■ **TEXT SECTION**
Wildekrans is also integral to the four-day, 60-kilometre slackpacking Green Mountain Trail. This gourmet hike through pristine fynbos (indigenous vegetation) crosses vineyards, orchards and mountain reserves, staying at places like Wildekrans. Guide Andreas Groenewald, a passionate and knowledgeable proponent of the local fauna and flora, takes us into the mountain for an exhilarating taste of the hike.

The people of the valley are equally passionate, establishing the conservancy through which the trail runs – a 34,000-hectare ecotourism and conservation hotspot of endangered flora and fauna, run by landowners dedicated to ensuring their valley remains beautiful, not just for generations to come, but also for lucky visitors.

AFRICA ON FOOT, GREATER KRUGER

It's 9pm in South Africa's far north Limpopo Province but the glittering African sky is forgotten. An almost mystical sight – 11 lions lapping at the night waterhole, their tawny reflections shivering – reduces our photographer friend to tears.

Our five-day, four-night walking safari at Africa on Foot, a private bush camp in the 60,000-hectare Klaserie Private Nature Reserve, is part of the Greater Kruger, which shares unfenced boundaries with the Kruger National Park.

Africa on Foot is less costly than most other Greater Kruger lodges, though the guiding and tracking is second to none. The unfenced bush camp has only five thatched chalets or rondavels, with indoor and open-air showers, solar-powered lamps, plus an optional treehouse sleepout for adventurous romantics.

■ **TASKS FOR THIS EXERCISE**
1 – Answer these questions using the travel text:
(a) How long is the Green Mountain Trail, in days and in kilometers?
(b) How large is the conservancy through which the trail runs?
(c) How many thatched chalets does the Africa on Foot bush camp have?
2 – Turn the paragraph of the travel text beginning "Africa on Foot is less costly" into a short bulleted list that keeps its main facts.
3 – Write out the travel text word for word from "The people of" up to and including "for lucky visitors.".
The lines that come next are separate material and have no connection to the travel text.

[Saved entries]
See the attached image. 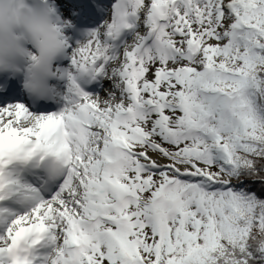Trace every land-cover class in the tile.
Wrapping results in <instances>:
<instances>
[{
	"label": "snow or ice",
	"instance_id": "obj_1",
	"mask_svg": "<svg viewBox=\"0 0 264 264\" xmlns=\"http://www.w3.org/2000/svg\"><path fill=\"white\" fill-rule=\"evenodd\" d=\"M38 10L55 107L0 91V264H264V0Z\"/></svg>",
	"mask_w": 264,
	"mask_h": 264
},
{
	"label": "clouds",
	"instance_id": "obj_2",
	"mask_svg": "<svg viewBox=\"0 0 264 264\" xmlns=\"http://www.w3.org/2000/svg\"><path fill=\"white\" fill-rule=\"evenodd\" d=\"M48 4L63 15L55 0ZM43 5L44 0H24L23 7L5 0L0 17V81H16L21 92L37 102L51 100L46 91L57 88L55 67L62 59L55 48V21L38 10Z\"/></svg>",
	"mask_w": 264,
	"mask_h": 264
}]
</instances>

■ **LIST OF SOLUTIONS**
1 –
(a) Four days and 60 kilometers.
(b) 34,000 hectares.
(c) Five.

2 –
- Costs less than most other Greater Kruger lodges
- Guiding and tracking are second to none
- Unfenced bush camp with only five thatched chalets or rondavels
- Indoor and open-air showers and solar-powered lamps
- Optional treehouse sleepout for adventurous romantics

3 –
The people of the valley are equally passionate, establishing the conservancy through which the trail runs – a 34,000-hectare ecotourism and conservation hotspot of endangered flora and fauna, run by landowners dedicated to ensuring their valley remains beautiful, not just for generations to come, but also for lucky visitors.